Navigating Diet Culture Talk During the Holidays with a Vegan RDN

I had a great conversation with Taylor Wolfram – a vegan RDN about navigating diet culture talk during the holidays.

You can read about Taylor’s tips below,

listen to the episode via the YouTube player, or head to your favorite platform where podcasts are available!

Disclaimer: This article and podcast episode is just providing information and opinions. It is not nutrition or medical advice, nor is it a substitute for nutrition or medical advice. If you have questions about your health or diet, talk to a licensed professional. See our Disclaimers for more details.

Resources Mentioned:

About Taylor Wolfram, MS, RDN, LDN

I can’t recall how I first connected with Taylor, but I know that I was stoked to find another vegan identifying dietitian committed to combating vegan nutrition misinformation!

Taylor Wolfram, MS, RDN, LDN, (she/her/hers) is the owner of Taylor Wolfram LLC, a weight-inclusive nutrition therapy practice.

She is a Certified Befriending Your Body Teacher and works with adults who are interested in ditching the diet mentality.

She specializes in vegan nutrition and created the Anti-Diet Vegan Nutrition Online Course.

Title reads: Navigating Diet Culture talk during the holidays with Taylor Wolfram, MS, RDN, LDN. There is image of Taylor and a side image of Christine and the Plant Powered You Podcast image.

What is Diet Culture?

Diet culture is all around us.

It doesn’t has to be as a blatant as ‘start this diet to lose xyz amount of pounds!’

As Taylor mentions in this episode, it could start out as a program focused on getting healthy…

However, if the narrative is an obsessive focus on losing weight, or causing thoughts of anxiety around food, this too can be diet culture.

Food becomes a moral issue with diet culture instead of an opportunity to find joy in nourishment.

Examples of diet culture talk around the holidays include:

  • A friend talking about how they HAVE to go on juice cleanse to be healthy, and tries to convince you to join.
  • A sibling mentioning how they must run laps in order to ‘earn’ their dessert.
  • A relative spreading misinformation that a well researched and healthy food is ‘bad’ for you and will cause a host of problems.

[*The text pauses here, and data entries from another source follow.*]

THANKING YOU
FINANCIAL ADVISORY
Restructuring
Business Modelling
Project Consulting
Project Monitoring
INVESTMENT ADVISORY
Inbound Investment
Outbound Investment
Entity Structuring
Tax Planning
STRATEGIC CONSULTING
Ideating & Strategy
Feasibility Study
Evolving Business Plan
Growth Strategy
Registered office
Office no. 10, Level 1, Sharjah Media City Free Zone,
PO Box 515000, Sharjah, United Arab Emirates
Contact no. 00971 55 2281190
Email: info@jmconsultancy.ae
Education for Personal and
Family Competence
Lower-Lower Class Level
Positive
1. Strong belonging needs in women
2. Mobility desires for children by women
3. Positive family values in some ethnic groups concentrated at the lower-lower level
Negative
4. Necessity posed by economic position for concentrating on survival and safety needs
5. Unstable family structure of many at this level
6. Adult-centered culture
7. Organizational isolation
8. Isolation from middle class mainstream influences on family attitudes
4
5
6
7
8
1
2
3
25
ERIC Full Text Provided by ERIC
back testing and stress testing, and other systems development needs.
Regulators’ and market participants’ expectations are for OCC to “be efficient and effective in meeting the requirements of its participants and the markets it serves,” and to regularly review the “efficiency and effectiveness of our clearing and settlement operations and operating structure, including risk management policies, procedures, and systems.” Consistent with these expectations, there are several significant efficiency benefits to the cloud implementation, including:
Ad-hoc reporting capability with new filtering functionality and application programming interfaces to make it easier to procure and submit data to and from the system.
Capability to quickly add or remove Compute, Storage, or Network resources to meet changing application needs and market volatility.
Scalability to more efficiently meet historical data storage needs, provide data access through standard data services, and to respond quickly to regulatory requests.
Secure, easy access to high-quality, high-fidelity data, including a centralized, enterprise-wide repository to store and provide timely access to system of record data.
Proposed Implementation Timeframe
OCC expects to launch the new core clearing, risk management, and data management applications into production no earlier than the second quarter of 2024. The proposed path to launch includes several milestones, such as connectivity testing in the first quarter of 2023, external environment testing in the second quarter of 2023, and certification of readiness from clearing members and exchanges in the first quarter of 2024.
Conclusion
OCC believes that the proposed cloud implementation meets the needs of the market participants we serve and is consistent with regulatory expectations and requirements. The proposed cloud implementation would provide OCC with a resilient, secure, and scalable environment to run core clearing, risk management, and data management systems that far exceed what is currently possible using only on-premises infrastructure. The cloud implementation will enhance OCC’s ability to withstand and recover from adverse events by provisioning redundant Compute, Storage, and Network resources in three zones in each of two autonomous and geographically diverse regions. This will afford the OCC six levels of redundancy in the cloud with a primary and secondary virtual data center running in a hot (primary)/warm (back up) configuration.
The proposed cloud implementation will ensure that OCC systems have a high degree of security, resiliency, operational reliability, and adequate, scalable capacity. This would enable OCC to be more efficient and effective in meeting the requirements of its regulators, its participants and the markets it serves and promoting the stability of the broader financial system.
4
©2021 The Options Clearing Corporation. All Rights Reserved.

Diet culture has a lot to say about weight and bodies!

So if you are looking for peace with food and your body, how can we navigate it when it’s almost guaranteed to come up especially around the holidays and New Year resolutions?

Navigating Diet Culture During the Holidays with Vegan RDN – Taylor Wolfram

Navigating diet culture through the holidays is different for everyone.

How you respond could depend on a variety of factors including how comfortable you are talking about it, who is around, and even how much you can stand to hear.

Taylor likes to group responses to diet culture in a sorta ‘levels’ approach with first one being:

1. Not responding or causally changing the topic

If you don’t want to perpetuate the topic, showing no interest may be of service.

If your non-response is ‘showing’ you could state your boundary and change the topic to something more interesting…

Because there are more interesting things to talk about – am I right?

Some ideas/examples for changing the subject:

  • I’m much more interested in catching up around this time of year! How was that cruise you took in the summer Uncle Bob?
  • I’m not into commenting on anyone’s body, let’s talk about something more interesting! Have you read ____ ( a book you’ve read)?
  • We aren’t together to police the food!… What are you most excited to do in the new year?

2. Have a Excuse Ready

If you can’t be around diet culture talk at all, consider good excuses.

They don’t have to be explained. You could simply say you are going to do something else.

For example you could ‘legit’ excuse yourself to check on the food, your kiddos, etc.

3. Address it Head On

Sometimes you might feel like addressing the diet culture speak head on.

For example, if someone makes a comment about weight gain, and you don’t check your weight, maybe you decide to quite literally say that and share how talking about weight makes you feel uncomfortable.

This may feel awkward, especially when someone makes a comment about your body thinking that they are giving a compliment.

If they are open for discourse and willing to learn though, you may have taught someone a thing about how diet culture can have a negative impact.

This Matters

It’s so easy to find just about anything online-including the latest fad diet promoted by popular or charismatic folks.

This affects us whether we’ve experienced disordered eating or or not.

As Taylor so aptly mentions in this podcast episode: ‘we deserve peace with food and our bodies.’

Before you comment on someone else’s body, consider pausing, and remembering that you don’t know everything they are going through.

No matter what your thoughts are about weight, let’s not forget that health is more than what food we do or don’t put into our bodies.

Aside from nutrition, we can’t leave out the importance of mental health, managing stress, physical activity, sleep, and the list goes on.

And besides, how is making a comment helping?

How could it be hurting?

It starts with us! Let’s be the change by changing how we talk about bodies.